На этот раз причины возмущения Жукова были понятны. Обстановка действительно складывалась трагически, бригада Леонова оказалась изолированной. Но почему надо, не разобравшись толком, обвинить кого-то и дать Волю своему безудержному раздражению? Говорят, будто начальнические нагоняи заставляют подчиненных лучше работать, быстрее двигаться и соображать. Не верю. Гетман, еще пять минут назад решительный и твердый, теперь растерялся.
- Кто в бригаде Леонова от корпуса? - спросил Жуков.
- Мой заместитель по политической части полковник Серенко.
Гетман докладывал довольно сбивчиво. Тем более что маршал прерывал его. Жуков решил, будто Серенко самовольно увел бригаду.

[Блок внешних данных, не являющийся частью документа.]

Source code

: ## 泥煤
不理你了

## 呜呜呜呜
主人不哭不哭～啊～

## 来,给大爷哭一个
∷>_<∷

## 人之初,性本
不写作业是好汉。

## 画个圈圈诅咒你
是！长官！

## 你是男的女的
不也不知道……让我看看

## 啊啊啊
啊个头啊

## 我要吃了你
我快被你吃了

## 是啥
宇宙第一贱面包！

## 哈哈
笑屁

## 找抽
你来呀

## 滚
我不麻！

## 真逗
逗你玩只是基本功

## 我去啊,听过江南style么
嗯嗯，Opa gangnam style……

- Серенко? Комиссарить вздумал... Судить трибуналом!
Я не выдержал и вступился за Серенко, объяснил обстановку. Жуков невидяще посмотрел на меня:
- Кто такой?
Он отлично знал, кто я такой. Мы встречались десятки раз и до и во время войны. Но сейчас он не узнавал меня.
- А, член Военного совета? Заступник...
Тут и я получил свою порцию.
Однако вскоре маршал остыл.
Грубость, которая в сознании многих командиров моего поколения связывается с именем маршала Жукова, не оставалась лишь его единоличной привилегией. Уверенность в своем праве оскорбить, унизить нижестоящего передавалась, как зараза. Солдафонская спесь, чуждая истинно демократической природе нашей армии, усваивалась кое-кем из командиров, порою становилась их стилем. Неприязнь Жукова к политработникам - порой вполне откровенная - объяснялась, думается мне, тем, что они в меру сил своих противодействовали самодурству таких "наполеончиков".
На Гетмана, на меня, на всех нас грубость Жукова действовала столь подавляюще еще и потому, что мы были "избалованы" человечным отношением к нам командования Воронежского фронта. Ватутин и Хрущев умели очень крепко спросить, потребовать. Виноватый не мог рассчитывать на их снисходительность. Но никогда не допускался тон презрительного высокомерия, не было барской привычки унижать того, кого армейская субординация лишала возможности ответить.
Я пишу обо всем этом с надеждой и откровенным назиданием. Пусть молодой офицер - а быть может, не только молодой, и не только офицер, а всякий имеющий права и власть по отношению к другим - лишний раз взвесит свои слова и свои действия: нет ли в них чего-нибудь от высокомерной бесцеремонности, от барского презрения к подчиненным. ..
Когда Жукову надоело браниться, он приказал мне выяснить, где же бригады, посланные на помощь Леонову, и что делается у самого Леонова.
Миновав Шаровку - неприметную деревушку южнее Богодухова - я настиг танковый батальон, двигавшийся к Высокополыо. Утром немцы напали на этот батальон, подбили четыре танка. Прямым попаданием разнесло кухню; от нее остались только макароны, повисшие на деревьях.